## The problem
Return every line in the rows below that contains the string "Insights".

..............................

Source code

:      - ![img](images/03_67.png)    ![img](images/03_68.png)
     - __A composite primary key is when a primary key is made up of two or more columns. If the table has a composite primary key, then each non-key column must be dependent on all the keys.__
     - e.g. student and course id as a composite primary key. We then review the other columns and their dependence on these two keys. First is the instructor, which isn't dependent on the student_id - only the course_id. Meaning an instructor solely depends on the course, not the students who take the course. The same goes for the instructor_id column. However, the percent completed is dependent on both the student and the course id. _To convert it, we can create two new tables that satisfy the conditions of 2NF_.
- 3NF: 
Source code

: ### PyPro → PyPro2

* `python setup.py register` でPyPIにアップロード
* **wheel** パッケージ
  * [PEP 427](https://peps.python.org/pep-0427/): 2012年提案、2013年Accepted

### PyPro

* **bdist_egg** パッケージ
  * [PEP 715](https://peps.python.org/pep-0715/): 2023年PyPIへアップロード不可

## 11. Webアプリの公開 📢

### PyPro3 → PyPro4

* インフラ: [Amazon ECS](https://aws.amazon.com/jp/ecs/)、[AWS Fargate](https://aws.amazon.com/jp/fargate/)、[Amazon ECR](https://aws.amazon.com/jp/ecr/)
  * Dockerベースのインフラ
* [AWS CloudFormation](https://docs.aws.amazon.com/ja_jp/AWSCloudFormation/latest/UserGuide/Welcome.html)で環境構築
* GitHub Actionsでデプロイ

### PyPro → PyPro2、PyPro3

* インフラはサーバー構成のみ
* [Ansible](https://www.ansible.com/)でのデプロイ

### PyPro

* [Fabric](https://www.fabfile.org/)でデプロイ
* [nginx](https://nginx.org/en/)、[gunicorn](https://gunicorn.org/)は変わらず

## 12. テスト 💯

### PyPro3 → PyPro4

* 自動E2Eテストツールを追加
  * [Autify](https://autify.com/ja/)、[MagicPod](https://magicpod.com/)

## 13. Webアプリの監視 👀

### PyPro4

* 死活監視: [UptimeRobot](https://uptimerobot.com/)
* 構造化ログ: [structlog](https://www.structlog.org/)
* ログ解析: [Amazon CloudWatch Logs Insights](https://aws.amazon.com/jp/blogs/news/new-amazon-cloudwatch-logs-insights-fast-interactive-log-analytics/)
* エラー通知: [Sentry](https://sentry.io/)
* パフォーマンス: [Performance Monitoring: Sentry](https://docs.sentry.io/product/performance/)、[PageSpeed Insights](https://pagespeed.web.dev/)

..............................

## Task answer
* ログ解析: [Amazon CloudWatch Logs Insights](https://aws.amazon.com/jp/blogs/news/new-amazon-cloudwatch-logs-insights-fast-interactive-log-analytics/)
* パフォーマンス: [Performance Monitoring: Sentry](https://docs.sentry.io/product/performance/)、[PageSpeed Insights](https://pagespeed.web.dev/)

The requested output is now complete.